Selain itu,   pemanasan juga menyebabkan terjadinya reaksi Maillard antara senyawa   amino
dengan gula pereduksi yang membentuk melanoidin, suatu polimer   berwarna coklat yang
menurunkan nilai  kenampakan produk.  Pencoklatan   juga   terjadi karena reaksi antara
protein, peptida, dan asam amino dengan hasil dekomposisi lemak.

Setelah pembuatan kecap lamtoro gung dengan fermentasi Aspergillus oryzae dilakukan,


maka dihasilkan kecap lamtoro gung yang memiliki kandungan protein 208,56 gr mg/g pada
fermentasi moromi. Menurut Tjahjadi (2007) kandungan protein yang diukur adalah protein
terlarut dan protein total. Protein terlarut merupakan oligopeptida dan mudah diserap oleh
sistem pencernaan. Protein total merupakan pengukuran kandungan nitrogen (N) dalam
sampel.
Dapat diketahui bahwa kandungan protein dari kecap Lamtoro gung yang difermentasi
oleh Aspergillus oryzae memiliki kandungan protein yang lebih tinggi yaitu sebesar 208,56
mg/g dibandingkan dengan kandungan protein kecap kedelai yang difermentasi
oleh Rhizopus oryzae yaitu 201,00 mg/g.

Menurut Septiani (2004), berdasarkan Gambar 3 dapat diketahui bahwa kadar nutrisi lamtoro
gung hampir sama dengan kedelai, bahkan kadar protein kecap lamtoro gung lebih tinggi
daripada kecap kedelai. Berdasarkan SII, kecap lamtoro gung dapat digolongkan dalam kecap

no 1 karena kadar proteinnya lebih dari 6% yaitu sekitar 20,86%.

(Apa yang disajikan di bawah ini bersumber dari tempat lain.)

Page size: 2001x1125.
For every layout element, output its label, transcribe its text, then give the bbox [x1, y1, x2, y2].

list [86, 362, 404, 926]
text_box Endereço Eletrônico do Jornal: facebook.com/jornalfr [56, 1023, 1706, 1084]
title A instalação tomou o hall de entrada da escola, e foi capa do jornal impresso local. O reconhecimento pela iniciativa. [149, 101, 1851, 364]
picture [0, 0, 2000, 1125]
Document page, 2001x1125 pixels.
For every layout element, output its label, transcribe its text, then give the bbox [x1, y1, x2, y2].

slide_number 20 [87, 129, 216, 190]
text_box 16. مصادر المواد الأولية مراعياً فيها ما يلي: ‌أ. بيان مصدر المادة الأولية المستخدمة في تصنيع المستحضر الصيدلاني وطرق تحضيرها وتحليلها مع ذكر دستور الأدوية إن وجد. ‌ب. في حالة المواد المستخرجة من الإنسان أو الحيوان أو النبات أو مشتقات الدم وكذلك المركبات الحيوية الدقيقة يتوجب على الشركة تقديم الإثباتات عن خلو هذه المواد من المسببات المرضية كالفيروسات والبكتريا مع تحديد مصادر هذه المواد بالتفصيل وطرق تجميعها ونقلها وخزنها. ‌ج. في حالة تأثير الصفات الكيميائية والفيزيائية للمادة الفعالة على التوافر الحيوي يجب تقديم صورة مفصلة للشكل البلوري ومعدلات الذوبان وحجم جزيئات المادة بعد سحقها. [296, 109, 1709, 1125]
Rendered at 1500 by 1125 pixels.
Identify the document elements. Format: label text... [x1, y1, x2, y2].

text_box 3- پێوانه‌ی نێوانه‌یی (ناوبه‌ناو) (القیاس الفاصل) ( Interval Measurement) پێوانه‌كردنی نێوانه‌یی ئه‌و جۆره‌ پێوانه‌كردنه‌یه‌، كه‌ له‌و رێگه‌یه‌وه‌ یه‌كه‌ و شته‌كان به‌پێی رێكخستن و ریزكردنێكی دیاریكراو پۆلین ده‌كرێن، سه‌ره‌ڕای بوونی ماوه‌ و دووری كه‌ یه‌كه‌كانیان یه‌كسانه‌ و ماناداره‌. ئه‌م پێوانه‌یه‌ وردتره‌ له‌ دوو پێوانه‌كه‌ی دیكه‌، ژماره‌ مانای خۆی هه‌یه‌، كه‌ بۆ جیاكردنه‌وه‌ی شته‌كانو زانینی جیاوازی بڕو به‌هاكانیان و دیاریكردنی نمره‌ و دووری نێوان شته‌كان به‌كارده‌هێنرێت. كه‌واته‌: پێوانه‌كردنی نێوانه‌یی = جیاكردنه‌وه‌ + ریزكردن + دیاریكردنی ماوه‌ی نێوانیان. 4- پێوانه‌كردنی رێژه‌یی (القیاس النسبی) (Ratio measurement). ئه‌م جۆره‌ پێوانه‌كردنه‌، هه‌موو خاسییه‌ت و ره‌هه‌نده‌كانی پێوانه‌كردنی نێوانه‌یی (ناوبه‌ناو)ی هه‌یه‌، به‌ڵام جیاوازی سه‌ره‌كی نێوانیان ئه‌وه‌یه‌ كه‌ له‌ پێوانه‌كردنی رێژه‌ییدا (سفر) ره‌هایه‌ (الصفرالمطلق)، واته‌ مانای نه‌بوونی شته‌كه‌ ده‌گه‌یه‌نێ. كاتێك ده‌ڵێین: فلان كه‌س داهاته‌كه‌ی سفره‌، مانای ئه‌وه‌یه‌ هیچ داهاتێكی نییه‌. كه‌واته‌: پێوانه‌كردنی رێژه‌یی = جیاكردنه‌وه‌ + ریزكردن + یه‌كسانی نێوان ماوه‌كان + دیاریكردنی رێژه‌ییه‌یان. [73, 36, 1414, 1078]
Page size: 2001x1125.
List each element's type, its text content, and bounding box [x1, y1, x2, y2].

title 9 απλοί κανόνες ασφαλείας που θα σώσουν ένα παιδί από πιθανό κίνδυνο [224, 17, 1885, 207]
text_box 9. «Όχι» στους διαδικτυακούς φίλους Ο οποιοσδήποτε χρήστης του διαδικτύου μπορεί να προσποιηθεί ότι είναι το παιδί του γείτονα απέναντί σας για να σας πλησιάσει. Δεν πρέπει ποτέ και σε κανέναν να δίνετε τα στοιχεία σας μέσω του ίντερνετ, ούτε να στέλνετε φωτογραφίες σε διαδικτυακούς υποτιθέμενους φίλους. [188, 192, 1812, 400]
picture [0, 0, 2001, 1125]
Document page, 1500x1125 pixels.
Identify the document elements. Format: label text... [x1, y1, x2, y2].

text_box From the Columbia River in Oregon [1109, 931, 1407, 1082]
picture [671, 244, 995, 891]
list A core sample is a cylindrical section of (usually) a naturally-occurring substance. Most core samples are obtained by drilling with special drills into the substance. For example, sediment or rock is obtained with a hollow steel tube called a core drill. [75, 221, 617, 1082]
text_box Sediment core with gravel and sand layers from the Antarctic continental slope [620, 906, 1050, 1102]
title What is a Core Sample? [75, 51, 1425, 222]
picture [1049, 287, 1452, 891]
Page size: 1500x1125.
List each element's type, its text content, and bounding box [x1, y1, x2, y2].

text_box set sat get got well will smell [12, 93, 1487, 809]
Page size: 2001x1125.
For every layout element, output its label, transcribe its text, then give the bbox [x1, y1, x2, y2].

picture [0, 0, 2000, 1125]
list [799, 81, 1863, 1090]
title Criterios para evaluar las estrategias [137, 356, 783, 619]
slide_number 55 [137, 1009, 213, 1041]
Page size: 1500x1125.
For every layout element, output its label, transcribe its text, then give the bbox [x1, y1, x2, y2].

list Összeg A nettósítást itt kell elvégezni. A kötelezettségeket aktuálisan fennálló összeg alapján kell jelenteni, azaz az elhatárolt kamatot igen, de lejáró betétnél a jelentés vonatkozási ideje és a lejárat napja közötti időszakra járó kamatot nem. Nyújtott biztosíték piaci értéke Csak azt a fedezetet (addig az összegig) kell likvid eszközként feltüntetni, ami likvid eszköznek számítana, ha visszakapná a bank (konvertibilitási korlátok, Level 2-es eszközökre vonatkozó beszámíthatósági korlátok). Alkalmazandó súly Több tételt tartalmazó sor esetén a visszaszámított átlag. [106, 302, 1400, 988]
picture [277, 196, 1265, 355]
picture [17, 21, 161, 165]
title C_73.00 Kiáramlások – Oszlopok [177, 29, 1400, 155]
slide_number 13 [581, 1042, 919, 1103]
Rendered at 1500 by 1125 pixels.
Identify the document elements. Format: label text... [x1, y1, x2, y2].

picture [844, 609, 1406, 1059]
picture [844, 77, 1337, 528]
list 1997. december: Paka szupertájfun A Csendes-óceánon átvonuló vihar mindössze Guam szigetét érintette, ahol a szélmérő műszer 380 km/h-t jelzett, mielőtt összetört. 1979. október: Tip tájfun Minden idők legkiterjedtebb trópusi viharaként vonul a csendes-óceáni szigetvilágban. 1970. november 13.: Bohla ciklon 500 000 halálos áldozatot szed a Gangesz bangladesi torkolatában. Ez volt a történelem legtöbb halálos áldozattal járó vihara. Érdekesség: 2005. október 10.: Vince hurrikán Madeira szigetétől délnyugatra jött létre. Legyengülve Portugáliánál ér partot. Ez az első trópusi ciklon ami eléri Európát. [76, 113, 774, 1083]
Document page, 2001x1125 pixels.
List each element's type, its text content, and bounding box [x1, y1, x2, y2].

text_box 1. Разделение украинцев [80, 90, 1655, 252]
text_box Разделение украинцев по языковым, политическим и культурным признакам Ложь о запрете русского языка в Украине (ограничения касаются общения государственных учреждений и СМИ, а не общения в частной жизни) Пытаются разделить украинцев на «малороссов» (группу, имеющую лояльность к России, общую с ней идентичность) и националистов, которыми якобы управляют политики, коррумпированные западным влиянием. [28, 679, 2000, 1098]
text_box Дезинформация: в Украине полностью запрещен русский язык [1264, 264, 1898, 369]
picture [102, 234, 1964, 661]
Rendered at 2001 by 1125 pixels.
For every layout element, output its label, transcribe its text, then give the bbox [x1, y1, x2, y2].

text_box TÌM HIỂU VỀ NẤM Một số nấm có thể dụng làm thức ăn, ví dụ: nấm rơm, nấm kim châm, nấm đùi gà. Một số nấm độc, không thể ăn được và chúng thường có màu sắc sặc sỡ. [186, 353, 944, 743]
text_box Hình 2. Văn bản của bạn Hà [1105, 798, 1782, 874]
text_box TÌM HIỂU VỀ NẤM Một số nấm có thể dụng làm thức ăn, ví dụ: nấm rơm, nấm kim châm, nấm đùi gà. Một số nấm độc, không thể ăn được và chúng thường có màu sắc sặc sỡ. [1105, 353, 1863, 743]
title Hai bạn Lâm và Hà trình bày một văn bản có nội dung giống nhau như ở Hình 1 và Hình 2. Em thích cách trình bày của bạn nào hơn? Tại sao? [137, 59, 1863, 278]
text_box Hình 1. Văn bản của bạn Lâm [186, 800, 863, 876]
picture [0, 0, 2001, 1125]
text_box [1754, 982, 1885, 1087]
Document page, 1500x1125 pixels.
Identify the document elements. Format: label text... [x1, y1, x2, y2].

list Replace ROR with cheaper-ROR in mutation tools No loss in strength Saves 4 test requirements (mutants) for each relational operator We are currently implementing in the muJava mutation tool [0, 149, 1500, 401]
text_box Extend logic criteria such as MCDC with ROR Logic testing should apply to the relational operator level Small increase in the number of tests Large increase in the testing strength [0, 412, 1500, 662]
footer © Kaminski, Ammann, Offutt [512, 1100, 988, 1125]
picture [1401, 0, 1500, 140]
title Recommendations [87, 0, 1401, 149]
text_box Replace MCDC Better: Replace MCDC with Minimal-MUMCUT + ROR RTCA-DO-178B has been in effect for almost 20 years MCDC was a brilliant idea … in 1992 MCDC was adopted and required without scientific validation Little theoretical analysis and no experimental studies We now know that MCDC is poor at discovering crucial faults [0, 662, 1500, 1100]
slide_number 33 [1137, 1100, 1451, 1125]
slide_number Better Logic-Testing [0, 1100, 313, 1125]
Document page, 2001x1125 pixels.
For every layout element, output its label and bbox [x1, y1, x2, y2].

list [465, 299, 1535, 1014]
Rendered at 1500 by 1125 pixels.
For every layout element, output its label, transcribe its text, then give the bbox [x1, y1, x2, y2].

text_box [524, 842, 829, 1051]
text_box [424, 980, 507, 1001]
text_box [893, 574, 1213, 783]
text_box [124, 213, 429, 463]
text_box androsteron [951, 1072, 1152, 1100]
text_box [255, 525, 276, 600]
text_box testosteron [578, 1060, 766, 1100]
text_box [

Kontrol mutu atau kualitas kecap berbasis Lamtoro Gung

a)    Rasa

Menurut Koswara (1997) rasa terbentuk pada saat proses fermentasi moromi yaitu tahap
fermentasi dalam larutan garam 20%. Penambahan garam dengan kadar 20% mampu
menghasilkan rasa yang enak karena pada proses ini senyawa nitrogen terlarut yang ada pada
koji tertarik kedalam larutan garam sehingga rasa yang dihasilkan enak.
b)    Aroma

Berdasarkan penelitian Rahayu (2005), aroma yang dihasilkan pada kecap lamtoro gung
kurang disukai karena lamtoro gung memiliki aroma yang berbeda dari aroma bahan baku
yang kecap pada umumnya dan biasanya aroma ini kurang disukai sehingga berpengaruh
pada aroma kecap. Selain itu proses fermentasi moromi pada kecap harus dilakukan selama
lebih dari 30 hari karena semakin lama proses fermentasi aroma yang dihasilkan akan lebih
baik.

c)     Warna

Warna kecap tidak mutlak ditentukan oleh varietas maupun lama fermentasi tetapi ditentukan
dengan banyaknya penambahan gula merah sehingga mempengaruhi warna pada kecap.
Berdasarkan penelitian Budi setiawati (2006), pada pemasakan dan penambahan gula merah,
maka larutan akan berubah yang diakibatkan hasil reaksi browning antara gula pereduksi dan
gugus amino dan protein.

d)    Kekentalan Kecap

Kekentalan kecap dipengaruhi oleh banyaknya bahan terlarut (protein terlarut) ditambah
dengan bumbu dan gula merah kemudian dipanaskan pada suhu 80-85ᵒ C dan diaduk sampai
rata selama 2-3 jam ( jurnal ilmu pertanian, 2006). Sehingga melalui proses tersebut
didapatkan kekentalan kecap yang baik.